══ EXTRACTED INFORMATION

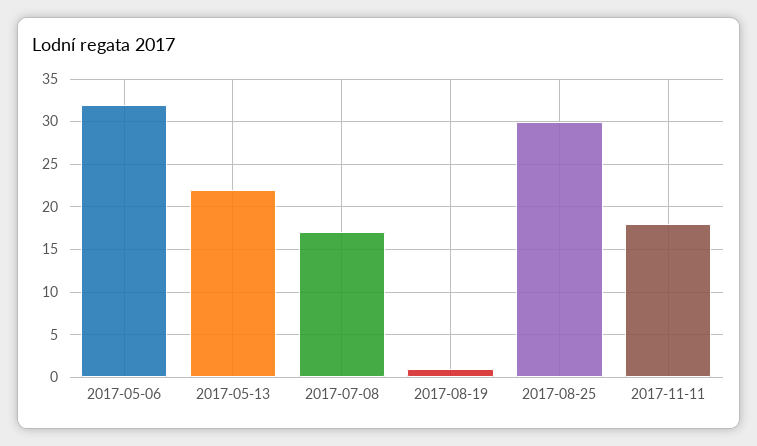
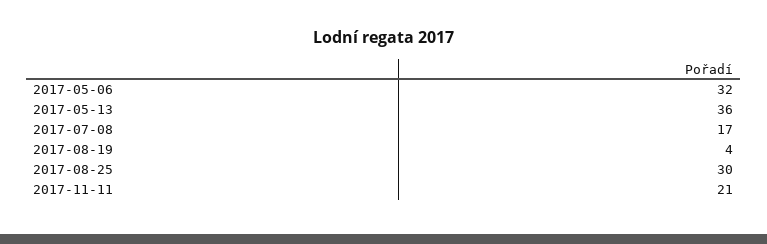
  {
    "2017-05-06": 32,
-   "2017-05-13": 22,
+   "2017-05-13": 36,
    "2017-07-08": 17,
-   "2017-08-19": 1,
+   "2017-08-19": 4,
    "2017-08-25": 30,
-   "2017-11-11": 18
+   "2017-11-11": 21
  }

════

### WHAT THE EXERCISE ASKS:
Images are to be excluded, and each record above written out word for word.

### OUTPUT:
  {
    "2017-05-06": 32,
-   "2017-05-13": 22,
+   "2017-05-13": 36,
    "2017-07-08": 17,
-   "2017-08-19": 1,
+   "2017-08-19": 4,
    "2017-08-25": 30,
-   "2017-11-11": 18
+   "2017-11-11": 21
  }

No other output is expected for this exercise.